## [INSTRUCTIONS FOR THE TASK]
Output the material from its first line up to and including the line that contains "genus: Lobelia" as a JSON list of strings, one string per line, with blank lines omitted.

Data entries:

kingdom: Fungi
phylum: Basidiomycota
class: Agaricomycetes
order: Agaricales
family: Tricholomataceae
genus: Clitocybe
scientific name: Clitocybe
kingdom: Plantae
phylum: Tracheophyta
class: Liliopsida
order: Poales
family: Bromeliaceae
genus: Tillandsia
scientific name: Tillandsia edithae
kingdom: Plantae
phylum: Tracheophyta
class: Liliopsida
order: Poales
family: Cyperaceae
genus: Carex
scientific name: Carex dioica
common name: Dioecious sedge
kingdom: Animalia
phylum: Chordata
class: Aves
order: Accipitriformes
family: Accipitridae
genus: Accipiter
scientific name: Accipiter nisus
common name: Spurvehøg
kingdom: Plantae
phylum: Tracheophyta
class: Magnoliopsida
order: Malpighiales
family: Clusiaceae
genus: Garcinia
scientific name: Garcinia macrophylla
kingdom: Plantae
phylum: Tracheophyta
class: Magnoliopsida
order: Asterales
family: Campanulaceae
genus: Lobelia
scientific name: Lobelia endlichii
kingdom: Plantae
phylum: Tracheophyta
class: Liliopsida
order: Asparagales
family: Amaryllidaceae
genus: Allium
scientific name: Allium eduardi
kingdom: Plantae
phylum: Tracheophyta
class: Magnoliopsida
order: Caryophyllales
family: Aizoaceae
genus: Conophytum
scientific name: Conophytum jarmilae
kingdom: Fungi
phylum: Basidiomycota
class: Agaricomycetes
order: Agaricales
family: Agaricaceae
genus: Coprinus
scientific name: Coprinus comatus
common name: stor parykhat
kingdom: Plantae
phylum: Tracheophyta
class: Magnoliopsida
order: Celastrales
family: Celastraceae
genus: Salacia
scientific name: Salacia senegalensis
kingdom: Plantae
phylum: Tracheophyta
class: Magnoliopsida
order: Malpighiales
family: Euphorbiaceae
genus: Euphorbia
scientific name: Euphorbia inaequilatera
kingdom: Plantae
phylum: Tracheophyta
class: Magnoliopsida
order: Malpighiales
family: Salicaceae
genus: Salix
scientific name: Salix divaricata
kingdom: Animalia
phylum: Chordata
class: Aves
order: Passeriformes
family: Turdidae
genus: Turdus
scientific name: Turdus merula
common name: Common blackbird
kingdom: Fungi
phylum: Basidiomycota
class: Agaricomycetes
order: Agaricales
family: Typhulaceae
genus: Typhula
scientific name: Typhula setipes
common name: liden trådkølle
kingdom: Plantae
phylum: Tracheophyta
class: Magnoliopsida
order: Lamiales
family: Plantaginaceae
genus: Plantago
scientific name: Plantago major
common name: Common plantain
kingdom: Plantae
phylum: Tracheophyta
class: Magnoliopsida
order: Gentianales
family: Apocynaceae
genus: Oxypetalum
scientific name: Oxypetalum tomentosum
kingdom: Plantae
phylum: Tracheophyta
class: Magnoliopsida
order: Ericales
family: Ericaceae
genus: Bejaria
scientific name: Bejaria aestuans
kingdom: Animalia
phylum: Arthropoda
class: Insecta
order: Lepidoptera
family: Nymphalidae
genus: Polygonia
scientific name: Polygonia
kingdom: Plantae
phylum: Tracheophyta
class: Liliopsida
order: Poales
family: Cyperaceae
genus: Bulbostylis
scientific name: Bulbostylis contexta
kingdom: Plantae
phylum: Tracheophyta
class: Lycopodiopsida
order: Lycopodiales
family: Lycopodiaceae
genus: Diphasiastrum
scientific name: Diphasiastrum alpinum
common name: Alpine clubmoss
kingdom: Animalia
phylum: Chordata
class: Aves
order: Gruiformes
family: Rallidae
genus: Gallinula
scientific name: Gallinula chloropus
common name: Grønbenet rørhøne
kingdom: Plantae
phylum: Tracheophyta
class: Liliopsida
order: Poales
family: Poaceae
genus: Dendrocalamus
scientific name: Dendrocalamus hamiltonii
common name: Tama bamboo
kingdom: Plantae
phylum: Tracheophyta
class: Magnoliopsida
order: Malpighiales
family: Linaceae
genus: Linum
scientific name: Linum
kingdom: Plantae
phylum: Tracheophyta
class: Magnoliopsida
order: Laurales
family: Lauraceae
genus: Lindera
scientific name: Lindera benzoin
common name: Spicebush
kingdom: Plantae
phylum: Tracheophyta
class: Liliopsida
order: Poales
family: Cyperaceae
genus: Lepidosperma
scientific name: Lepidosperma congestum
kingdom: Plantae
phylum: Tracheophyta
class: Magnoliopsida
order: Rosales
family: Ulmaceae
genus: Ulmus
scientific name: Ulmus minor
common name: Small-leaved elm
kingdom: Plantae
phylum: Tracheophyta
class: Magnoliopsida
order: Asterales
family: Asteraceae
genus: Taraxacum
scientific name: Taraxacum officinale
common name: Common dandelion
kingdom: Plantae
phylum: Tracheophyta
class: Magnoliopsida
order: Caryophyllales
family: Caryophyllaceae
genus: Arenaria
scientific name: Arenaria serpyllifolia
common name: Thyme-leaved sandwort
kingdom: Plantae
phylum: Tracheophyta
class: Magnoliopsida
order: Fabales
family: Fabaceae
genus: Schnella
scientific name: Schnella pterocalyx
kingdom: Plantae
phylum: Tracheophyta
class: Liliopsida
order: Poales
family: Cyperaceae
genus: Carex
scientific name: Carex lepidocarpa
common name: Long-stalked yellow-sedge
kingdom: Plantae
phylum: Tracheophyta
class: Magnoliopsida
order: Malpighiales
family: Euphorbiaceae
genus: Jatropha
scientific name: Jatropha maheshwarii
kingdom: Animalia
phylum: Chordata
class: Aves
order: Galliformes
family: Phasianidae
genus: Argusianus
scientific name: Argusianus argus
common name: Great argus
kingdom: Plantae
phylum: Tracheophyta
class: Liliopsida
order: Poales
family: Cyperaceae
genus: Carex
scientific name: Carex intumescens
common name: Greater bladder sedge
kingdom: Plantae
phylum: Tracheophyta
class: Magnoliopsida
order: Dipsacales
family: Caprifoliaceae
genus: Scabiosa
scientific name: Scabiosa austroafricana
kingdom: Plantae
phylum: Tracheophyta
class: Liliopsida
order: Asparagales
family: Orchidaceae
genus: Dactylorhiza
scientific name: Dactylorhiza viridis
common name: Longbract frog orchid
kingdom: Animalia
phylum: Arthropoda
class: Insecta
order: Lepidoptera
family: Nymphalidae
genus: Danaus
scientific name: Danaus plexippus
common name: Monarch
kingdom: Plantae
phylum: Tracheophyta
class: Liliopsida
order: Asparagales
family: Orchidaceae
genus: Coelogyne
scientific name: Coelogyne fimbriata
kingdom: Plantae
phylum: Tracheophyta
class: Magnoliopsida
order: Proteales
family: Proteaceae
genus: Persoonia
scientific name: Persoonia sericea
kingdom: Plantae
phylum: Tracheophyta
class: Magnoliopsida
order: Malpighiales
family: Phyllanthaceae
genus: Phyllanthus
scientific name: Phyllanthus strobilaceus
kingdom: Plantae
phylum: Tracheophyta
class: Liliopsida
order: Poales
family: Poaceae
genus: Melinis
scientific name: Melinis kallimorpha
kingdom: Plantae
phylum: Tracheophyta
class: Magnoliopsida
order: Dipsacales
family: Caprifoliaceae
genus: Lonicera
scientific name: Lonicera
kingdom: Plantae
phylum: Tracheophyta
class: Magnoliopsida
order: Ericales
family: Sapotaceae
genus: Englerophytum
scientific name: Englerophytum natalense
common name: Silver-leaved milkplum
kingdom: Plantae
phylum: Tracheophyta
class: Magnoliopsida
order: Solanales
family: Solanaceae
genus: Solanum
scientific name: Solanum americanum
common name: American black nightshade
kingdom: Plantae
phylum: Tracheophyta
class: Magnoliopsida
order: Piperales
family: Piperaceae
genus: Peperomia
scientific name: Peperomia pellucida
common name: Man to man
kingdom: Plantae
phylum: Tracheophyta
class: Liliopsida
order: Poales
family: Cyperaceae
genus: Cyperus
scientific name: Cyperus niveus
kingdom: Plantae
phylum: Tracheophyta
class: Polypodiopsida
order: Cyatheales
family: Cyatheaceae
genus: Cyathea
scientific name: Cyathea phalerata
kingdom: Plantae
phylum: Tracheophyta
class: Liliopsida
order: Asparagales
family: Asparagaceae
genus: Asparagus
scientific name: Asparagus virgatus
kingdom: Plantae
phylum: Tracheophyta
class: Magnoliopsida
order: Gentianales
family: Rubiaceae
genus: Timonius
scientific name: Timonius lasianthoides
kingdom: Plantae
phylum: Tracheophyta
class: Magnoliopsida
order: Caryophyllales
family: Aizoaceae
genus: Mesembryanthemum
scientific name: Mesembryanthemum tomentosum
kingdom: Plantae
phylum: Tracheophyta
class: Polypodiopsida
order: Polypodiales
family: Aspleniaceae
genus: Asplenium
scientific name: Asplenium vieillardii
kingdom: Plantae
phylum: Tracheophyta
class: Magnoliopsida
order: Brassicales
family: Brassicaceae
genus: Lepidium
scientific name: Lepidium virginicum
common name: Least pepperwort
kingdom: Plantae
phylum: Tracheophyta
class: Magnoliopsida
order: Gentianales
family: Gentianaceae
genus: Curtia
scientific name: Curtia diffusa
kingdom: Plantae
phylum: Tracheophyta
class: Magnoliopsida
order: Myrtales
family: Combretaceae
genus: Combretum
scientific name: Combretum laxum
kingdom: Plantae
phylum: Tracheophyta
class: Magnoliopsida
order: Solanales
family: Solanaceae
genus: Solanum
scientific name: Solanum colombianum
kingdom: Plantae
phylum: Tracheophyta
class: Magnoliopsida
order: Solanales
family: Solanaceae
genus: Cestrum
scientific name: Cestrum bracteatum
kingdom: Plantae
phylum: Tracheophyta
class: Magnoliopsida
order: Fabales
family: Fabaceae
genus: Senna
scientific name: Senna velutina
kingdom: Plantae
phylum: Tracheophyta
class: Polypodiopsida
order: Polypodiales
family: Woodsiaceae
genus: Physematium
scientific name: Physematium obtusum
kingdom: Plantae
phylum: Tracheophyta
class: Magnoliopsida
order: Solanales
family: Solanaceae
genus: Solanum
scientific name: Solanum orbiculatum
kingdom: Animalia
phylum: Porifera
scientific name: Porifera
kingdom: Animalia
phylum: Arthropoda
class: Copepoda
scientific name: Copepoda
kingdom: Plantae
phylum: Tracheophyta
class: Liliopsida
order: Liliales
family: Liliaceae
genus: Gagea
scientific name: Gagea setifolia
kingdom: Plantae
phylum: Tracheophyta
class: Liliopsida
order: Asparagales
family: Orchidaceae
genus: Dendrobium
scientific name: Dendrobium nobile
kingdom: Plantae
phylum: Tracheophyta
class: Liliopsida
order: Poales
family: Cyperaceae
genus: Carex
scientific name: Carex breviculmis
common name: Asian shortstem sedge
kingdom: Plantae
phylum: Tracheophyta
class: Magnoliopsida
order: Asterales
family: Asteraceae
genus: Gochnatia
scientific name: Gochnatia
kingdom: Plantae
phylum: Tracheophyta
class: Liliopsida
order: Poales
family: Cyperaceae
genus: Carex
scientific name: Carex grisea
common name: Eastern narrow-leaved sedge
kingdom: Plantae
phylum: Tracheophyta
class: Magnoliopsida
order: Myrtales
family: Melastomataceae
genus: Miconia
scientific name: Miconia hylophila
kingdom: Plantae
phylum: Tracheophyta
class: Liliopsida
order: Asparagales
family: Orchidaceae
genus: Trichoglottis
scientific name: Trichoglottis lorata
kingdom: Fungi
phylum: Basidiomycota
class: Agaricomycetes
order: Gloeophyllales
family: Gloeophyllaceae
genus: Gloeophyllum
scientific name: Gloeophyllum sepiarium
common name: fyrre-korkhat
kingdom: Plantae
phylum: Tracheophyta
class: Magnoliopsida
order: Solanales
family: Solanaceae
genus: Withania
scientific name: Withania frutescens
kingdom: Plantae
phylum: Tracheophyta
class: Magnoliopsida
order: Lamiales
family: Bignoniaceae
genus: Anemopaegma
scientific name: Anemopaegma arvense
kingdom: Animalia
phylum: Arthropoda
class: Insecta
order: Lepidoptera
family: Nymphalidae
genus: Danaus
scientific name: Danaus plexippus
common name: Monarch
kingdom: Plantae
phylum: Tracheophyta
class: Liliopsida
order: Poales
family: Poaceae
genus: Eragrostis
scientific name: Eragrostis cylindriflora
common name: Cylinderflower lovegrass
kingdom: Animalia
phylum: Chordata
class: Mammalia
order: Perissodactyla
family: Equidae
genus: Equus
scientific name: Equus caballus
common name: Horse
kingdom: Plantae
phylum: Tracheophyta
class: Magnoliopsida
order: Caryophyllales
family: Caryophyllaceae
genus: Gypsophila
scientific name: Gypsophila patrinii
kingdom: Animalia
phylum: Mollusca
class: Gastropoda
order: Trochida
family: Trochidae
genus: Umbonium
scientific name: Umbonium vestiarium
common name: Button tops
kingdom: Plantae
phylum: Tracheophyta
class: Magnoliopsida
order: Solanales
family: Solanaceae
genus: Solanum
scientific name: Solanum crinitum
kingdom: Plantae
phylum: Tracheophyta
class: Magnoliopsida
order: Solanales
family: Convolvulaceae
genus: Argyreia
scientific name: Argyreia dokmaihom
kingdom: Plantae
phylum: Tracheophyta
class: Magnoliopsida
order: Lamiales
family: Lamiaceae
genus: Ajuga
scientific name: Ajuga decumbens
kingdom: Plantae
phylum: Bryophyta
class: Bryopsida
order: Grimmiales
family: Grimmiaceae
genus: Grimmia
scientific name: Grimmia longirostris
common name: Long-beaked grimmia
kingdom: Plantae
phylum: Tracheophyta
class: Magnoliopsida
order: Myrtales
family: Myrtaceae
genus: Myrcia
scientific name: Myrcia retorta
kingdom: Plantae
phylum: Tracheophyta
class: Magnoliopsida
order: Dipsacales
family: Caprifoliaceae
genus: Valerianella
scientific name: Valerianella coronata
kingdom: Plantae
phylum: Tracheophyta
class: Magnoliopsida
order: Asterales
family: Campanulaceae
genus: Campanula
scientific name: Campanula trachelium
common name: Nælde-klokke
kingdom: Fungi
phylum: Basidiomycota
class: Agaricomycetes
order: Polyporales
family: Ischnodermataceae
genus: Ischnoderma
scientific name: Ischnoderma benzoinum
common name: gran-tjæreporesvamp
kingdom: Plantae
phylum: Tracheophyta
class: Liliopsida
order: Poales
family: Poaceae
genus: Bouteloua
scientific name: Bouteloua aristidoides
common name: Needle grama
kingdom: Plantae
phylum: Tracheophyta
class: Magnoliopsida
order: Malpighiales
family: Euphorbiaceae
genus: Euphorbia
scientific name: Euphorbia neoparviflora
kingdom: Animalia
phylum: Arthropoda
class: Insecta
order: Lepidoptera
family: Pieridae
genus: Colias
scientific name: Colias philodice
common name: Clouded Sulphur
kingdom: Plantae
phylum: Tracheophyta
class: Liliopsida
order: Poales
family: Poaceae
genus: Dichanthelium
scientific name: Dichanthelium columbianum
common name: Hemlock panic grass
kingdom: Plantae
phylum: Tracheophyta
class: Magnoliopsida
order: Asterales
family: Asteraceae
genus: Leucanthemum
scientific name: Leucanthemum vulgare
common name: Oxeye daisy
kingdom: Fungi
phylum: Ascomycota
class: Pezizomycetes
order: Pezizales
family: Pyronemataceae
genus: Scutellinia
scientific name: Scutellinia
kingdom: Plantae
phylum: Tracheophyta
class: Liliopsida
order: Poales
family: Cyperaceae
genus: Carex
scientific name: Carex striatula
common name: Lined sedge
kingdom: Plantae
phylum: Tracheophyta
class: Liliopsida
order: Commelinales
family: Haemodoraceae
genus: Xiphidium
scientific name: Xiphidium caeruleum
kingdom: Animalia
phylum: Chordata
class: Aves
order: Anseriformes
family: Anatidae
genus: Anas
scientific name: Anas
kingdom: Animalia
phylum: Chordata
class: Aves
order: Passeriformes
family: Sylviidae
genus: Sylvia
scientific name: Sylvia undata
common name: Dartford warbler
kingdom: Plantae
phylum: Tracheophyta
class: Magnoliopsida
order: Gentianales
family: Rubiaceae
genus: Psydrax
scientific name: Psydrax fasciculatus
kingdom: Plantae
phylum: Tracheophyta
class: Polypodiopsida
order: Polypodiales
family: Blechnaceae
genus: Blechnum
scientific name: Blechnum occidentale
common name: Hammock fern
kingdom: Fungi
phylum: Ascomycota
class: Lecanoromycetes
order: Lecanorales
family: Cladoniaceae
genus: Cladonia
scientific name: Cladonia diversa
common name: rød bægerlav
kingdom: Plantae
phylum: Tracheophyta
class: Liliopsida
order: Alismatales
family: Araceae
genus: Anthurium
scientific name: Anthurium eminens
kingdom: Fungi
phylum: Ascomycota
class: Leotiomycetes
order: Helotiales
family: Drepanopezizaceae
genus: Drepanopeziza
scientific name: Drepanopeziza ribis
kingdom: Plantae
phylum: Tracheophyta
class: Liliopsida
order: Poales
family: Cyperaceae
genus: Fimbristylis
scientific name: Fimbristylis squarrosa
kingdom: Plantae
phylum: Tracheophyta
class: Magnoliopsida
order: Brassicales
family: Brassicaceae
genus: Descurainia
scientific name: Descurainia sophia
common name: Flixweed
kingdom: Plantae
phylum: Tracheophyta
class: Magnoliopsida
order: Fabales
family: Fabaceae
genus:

## [EXERCISE RESPONSE]
[
  "kingdom: Fungi",
  "phylum: Basidiomycota",
  "class: Agaricomycetes",
  "order: Agaricales",
  "family: Tricholomataceae",
  "genus: Clitocybe",
  "scientific name: Clitocybe",
  "kingdom: Plantae",
  "phylum: Tracheophyta",
  "class: Liliopsida",
  "order: Poales",
  "family: Bromeliaceae",
  "genus: Tillandsia",
  "scientific name: Tillandsia edithae",
  "kingdom: Plantae",
  "phylum: Tracheophyta",
  "class: Liliopsida",
  "order: Poales",
  "family: Cyperaceae",
  "genus: Carex",
  "scientific name: Carex dioica",
  "common name: Dioecious sedge",
  "kingdom: Animalia",
  "phylum: Chordata",
  "class: Aves",
  "order: Accipitriformes",
  "family: Accipitridae",
  "genus: Accipiter",
  "scientific name: Accipiter nisus",
  "common name: Spurvehøg",
  "kingdom: Plantae",
  "phylum: Tracheophyta",
  "class: Magnoliopsida",
  "order: Malpighiales",
  "family: Clusiaceae",
  "genus: Garcinia",
  "scientific name: Garcinia macrophylla",
  "kingdom: Plantae",
  "phylum: Tracheophyta",
  "class: Magnoliopsida",
  "order: Asterales",
  "family: Campanulaceae",
  "genus: Lobelia"
]